Every reader seems to agree: A Singer story pulls us right in. It never slows down to bathe us in atmosphere or pauses to analyze the characters’ motives and feelings. It unfolds in swift strokes, like flashes of lightning. In their speed and narrative economy, in their rich oral quality, his stories remind us of folk tales or legends, seemingly conventional yet daringly heterodox, and crafted by a cunning verbal artist. They’re relentlessly driven less by plot than by Singer’s almost prurient fascination with the oddities of human behavior. By some peculiar paradox, he seems at once the most traditional and the most modern of twentieth-century writers.

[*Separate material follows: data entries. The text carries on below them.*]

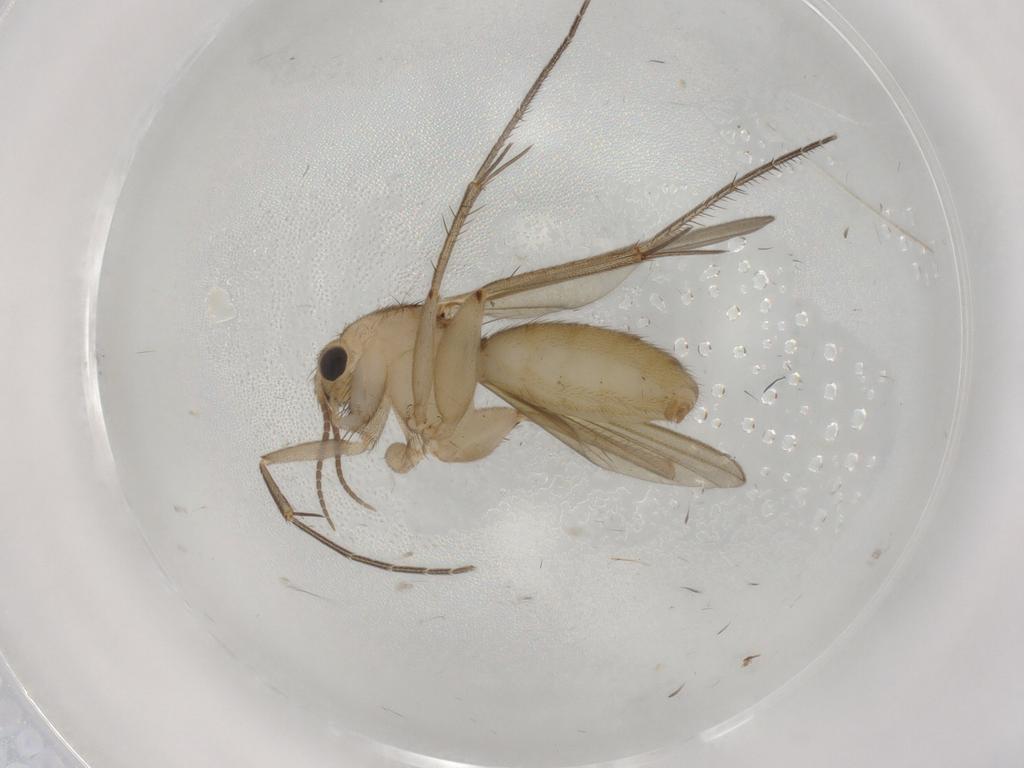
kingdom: Animalia
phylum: Arthropoda
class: Insecta
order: Diptera
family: Mycetophilidae
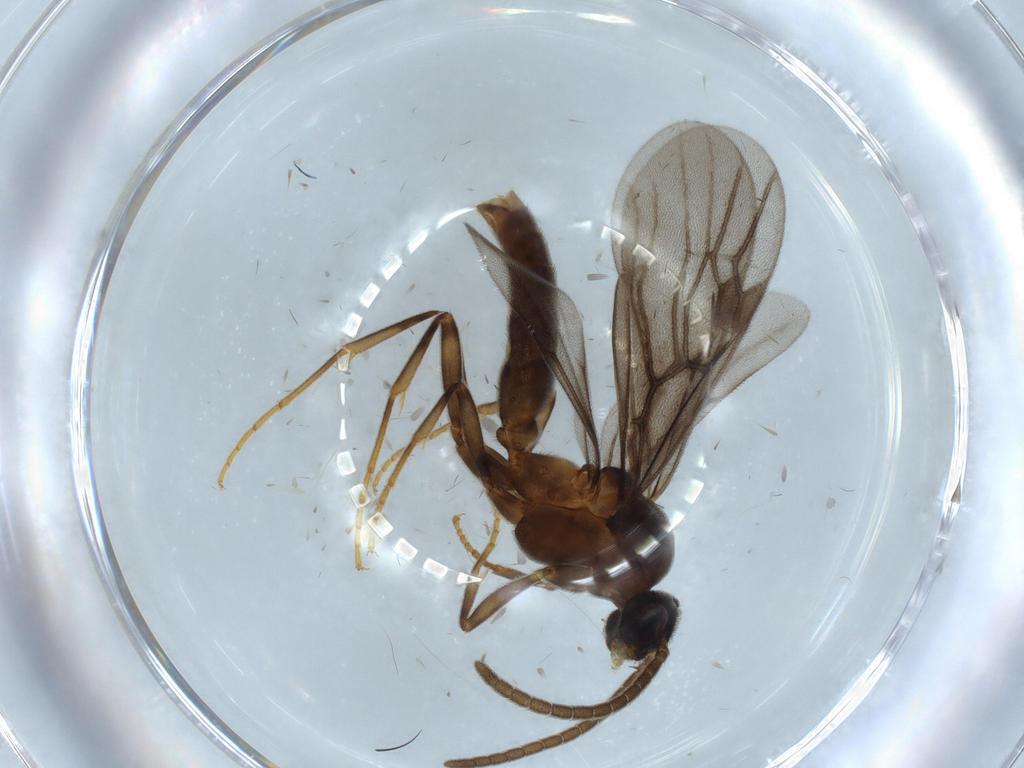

Singer’s childhood and youth were split between small Hasidic towns in Poland like Bilgoray, where a centuries-old way of life had changed little, and the bustling city of Warsaw, where this shy, dreamy son of a rabbi could see con men and fallen women rub shoulders with yeshiva buchers; could hear his older brother Israel Joshua, a rebel and rationalist, arguing with his deeply pious father; and could eavesdrop on his father’s rabbinical court, where it seemed that every human conflict and desire was acted out on a daily basis. In his father’s court Singer first developed his acute interest in human nature, especially the vexed relations between men and women, which would sustain him through the next eight decades. In his father’s books, which he read with the same overweening curiosity, he saw how these passions were translated into folklore, legal prohibitions and mystical conjecture about angels and demons, sin and punishment, God, creation and the afterlife. This rush of knowledge, combined with new sexual feelings and metaphysical qualms, turned Singer into a believer who did not believe, someone who saw a design in the universe but–especially after the Holocaust–one that had gone horribly wrong. He began to think of this rich Jewish mythology not as literally true but as a set of profound metaphors, dyed into the spirit of the people, for a world that God had toyed with or abandoned, where lust, cruelty and deceit would always overwhelm reason and progress.